**Texte extrait:**
┌──

L’évocation des parents disparus et des amis vieillis, la nostalgie de la ferveur des engagements politiques en écoutant l’Internationale, les heures jardinières et le miracle permanent de cette vie qui éclate dans la floraison, les interrogations secrètes à jamais sans réponse (" Avril 2006 : et toutes ces pâquerettes allumées dans l’herbe n’auraient aucun sens ? "), l’indifférence tranquille du chat qui se prélasse au soleil, les rencontres fugaces avec un passant inconnu dont la fragilité ou la beauté émeut, la splendeur ou l’étrangeté d’un instant ordinaire ne sont pas « racontées » à travers l'écriture : elles sont « restituées », comme si le poète se faisait le témoin contemplatif d’une beauté d’autant plus belle qu’elle est mortelle :

En bordure de l’impasse, dans une terre labourée, fraîchement ocre, l’amandier, aux fleurs rose blanc. Moment de gloire. Ne pas en dire plus avec de la salive. Et ne rien sacraliser. Seulement voir. Se tenir à la lisière de l’invisible. Pressentir qu’on pourrait disparaître.

Le rapprochement des notules donne à ressentir la densité d'une vie et le sentiment d'une présence humaine, qui imbibe le texte et l’irrigue de ses souvenirs, assumant de dire « je » et, par l’écriture, tissant des liens entre sa vie et le monde et l’offrant en partage. L'écriture poétique de Marcel Migozzi est portée par une profonde empathie, voire un élan de compassion envers le monde, et on sent qu’il endosse, presque à la faire sienne, la souffrance et la douleur de tout ce qui vit et meurt, aussi bien un arbre fendu par le gel, qu’un mendiant quêtant quelques sous ou qu’une vieille femme qui marche péniblement sur ses jambes déformées par les varices…

Janvier 2004 : Au feu rouge, l’homme qui va d’une auto à l’autre. Qui tend la main pour manger. Qui parle seul pour vivre. Un carton à la main. J’ai honte, pense à mes parents, mais le feu passe au vert. J’aurais dû ne pas regarder fixement devant moi comme pour éviter de voir trembler des lèvres.

└──

**Consigne:**
Modifie le passage du texte sur l'écriture de Marcel Migozzi qui va de « Janvier 2004 : Au » jusqu'à « trembler des lèvres. », en remplaçant « carton » par « panneau ». La liste qui suit n'est pas nécessaire.

**Liste fournie:**
┌──

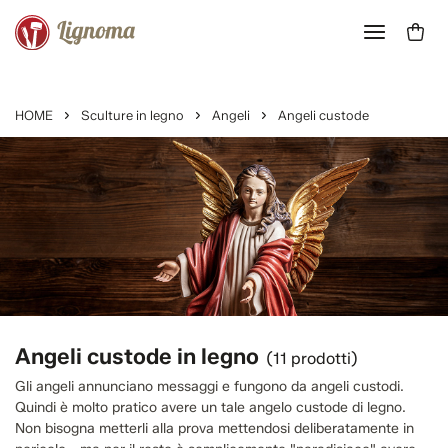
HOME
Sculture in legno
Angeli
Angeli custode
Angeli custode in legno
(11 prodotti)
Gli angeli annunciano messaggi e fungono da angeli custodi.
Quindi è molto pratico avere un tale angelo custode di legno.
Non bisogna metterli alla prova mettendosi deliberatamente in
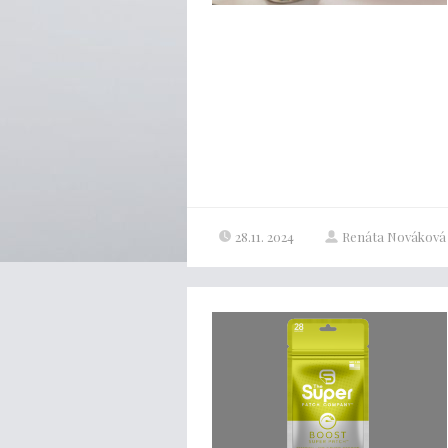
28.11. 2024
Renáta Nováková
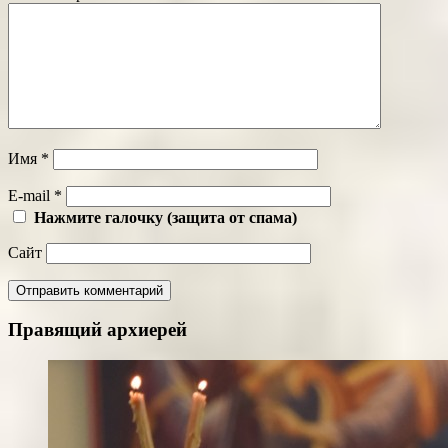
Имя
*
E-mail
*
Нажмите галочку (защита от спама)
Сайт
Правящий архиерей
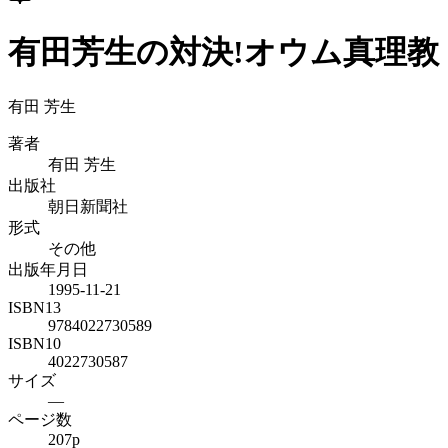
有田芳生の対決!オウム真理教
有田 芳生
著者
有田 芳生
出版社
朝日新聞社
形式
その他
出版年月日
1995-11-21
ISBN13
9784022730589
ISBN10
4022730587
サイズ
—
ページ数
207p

└──
┌──

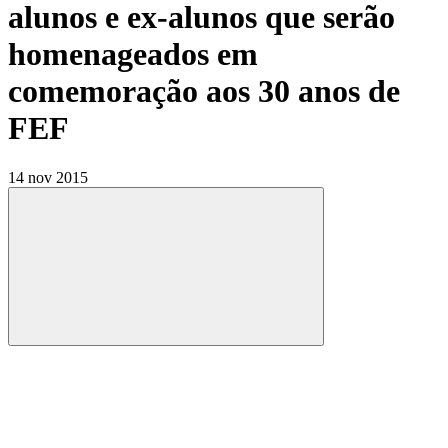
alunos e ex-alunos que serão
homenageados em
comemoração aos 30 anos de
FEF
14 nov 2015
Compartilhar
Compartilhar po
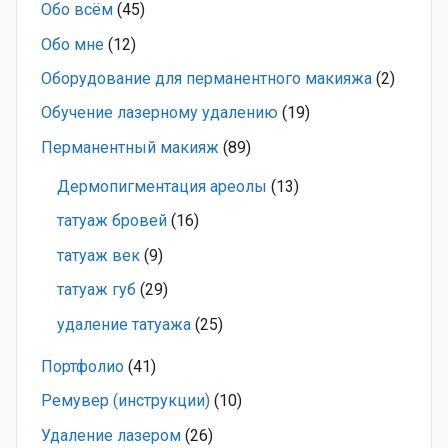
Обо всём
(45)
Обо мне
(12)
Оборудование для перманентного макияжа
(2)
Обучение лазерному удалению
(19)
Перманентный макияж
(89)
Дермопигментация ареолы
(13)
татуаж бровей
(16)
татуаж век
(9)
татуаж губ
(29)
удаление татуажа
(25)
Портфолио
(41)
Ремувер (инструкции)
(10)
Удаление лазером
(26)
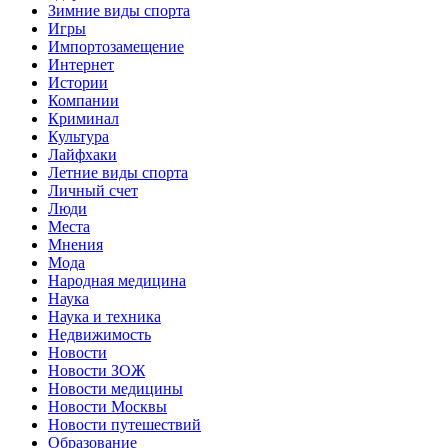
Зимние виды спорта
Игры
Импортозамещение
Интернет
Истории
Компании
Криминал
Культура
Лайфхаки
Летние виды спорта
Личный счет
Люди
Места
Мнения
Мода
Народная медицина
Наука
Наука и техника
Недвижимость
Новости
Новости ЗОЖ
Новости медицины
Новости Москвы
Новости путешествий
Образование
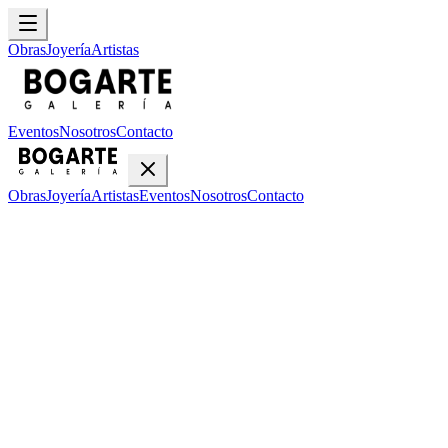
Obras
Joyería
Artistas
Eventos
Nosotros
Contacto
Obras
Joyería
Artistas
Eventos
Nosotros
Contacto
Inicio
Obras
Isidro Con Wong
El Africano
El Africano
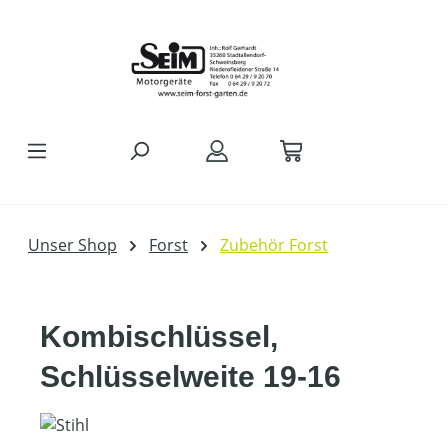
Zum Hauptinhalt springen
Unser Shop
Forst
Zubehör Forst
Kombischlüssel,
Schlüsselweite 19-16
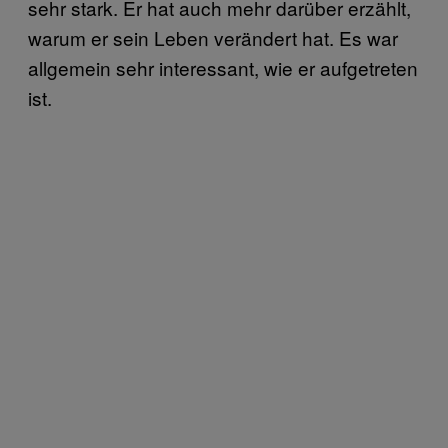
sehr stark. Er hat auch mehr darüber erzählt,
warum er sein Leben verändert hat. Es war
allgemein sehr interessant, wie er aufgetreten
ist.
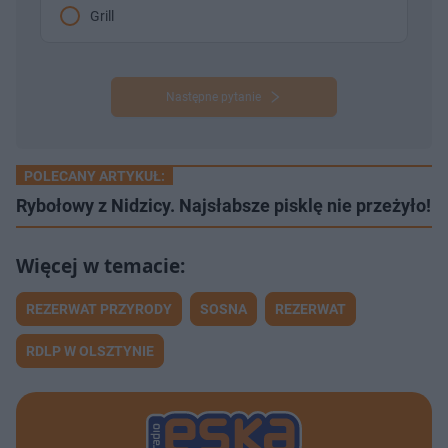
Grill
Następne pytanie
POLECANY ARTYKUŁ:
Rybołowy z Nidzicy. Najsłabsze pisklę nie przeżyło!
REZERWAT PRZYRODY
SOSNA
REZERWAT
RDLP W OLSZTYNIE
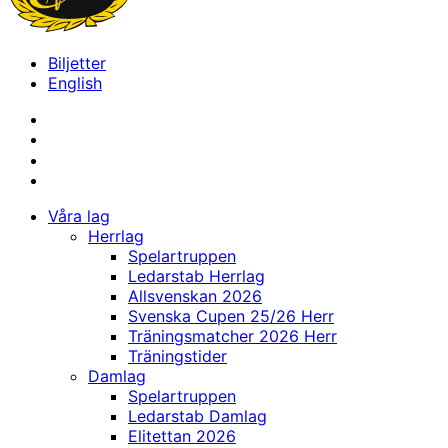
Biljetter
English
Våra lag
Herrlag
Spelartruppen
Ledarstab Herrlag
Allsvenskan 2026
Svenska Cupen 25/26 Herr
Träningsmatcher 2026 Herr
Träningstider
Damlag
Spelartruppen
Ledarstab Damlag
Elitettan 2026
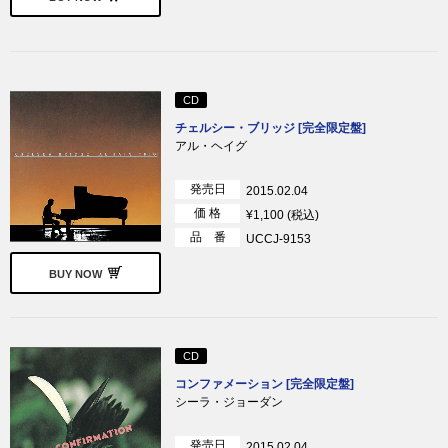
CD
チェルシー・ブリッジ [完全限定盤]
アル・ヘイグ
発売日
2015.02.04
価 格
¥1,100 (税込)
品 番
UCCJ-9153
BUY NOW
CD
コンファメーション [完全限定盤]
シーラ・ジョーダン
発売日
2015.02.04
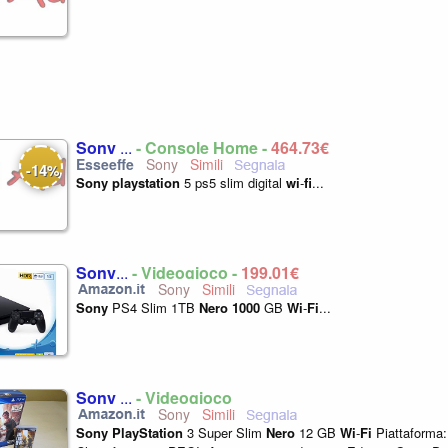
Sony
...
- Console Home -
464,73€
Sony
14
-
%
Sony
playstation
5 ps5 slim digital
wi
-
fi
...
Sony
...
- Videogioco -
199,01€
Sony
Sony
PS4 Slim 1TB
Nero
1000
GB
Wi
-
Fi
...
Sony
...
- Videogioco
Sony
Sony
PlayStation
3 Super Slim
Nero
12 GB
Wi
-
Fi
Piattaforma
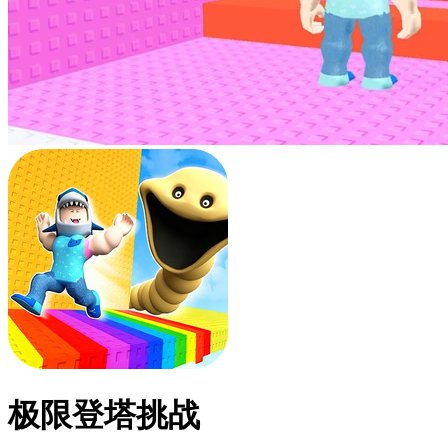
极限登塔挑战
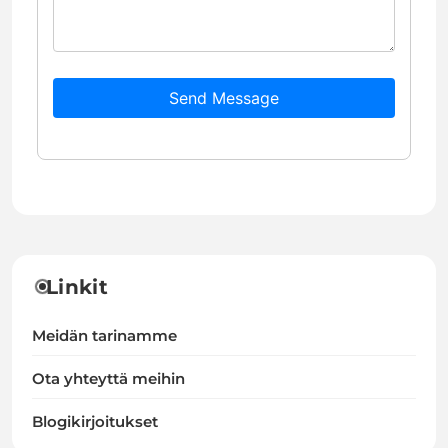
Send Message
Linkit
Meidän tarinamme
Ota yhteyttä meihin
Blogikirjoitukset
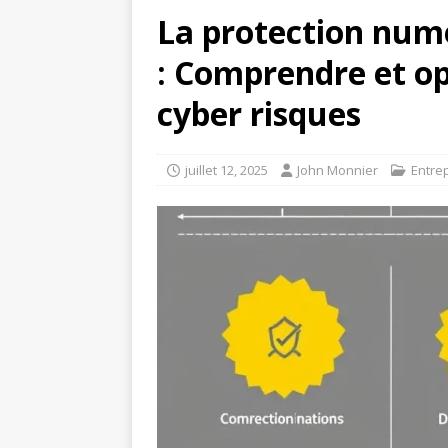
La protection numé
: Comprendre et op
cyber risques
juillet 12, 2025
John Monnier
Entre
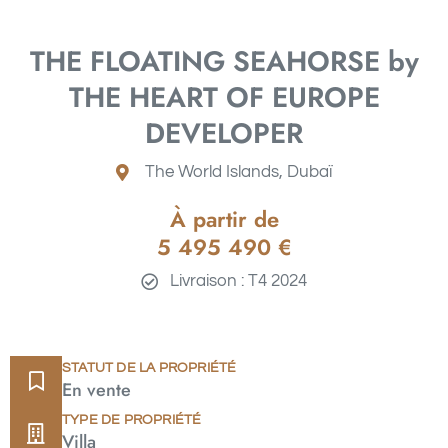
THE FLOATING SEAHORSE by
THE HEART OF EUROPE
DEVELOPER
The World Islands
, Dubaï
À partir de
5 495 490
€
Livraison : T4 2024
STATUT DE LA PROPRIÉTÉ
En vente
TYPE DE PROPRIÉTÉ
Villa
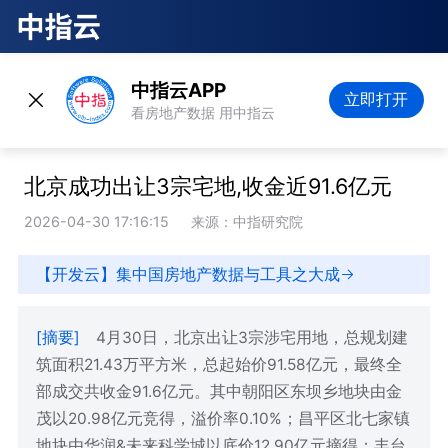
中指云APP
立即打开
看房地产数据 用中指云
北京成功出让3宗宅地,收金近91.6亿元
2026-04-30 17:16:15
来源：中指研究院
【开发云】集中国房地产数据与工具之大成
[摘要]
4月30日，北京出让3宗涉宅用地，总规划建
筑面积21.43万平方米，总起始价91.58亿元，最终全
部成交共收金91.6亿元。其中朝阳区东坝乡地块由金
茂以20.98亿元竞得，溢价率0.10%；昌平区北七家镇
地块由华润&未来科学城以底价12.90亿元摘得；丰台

└──

**Solution:**
Janvier 2004 : Au feu rouge, l’homme qui va d’une auto à l’autre. Qui tend la main pour manger. Qui parle seul pour vivre. Un panneau à la main. J’ai honte, pense à mes parents, mais le feu passe au vert. J’aurais dû ne pas regarder fixement devant moi comme pour éviter de voir trembler des lèvres.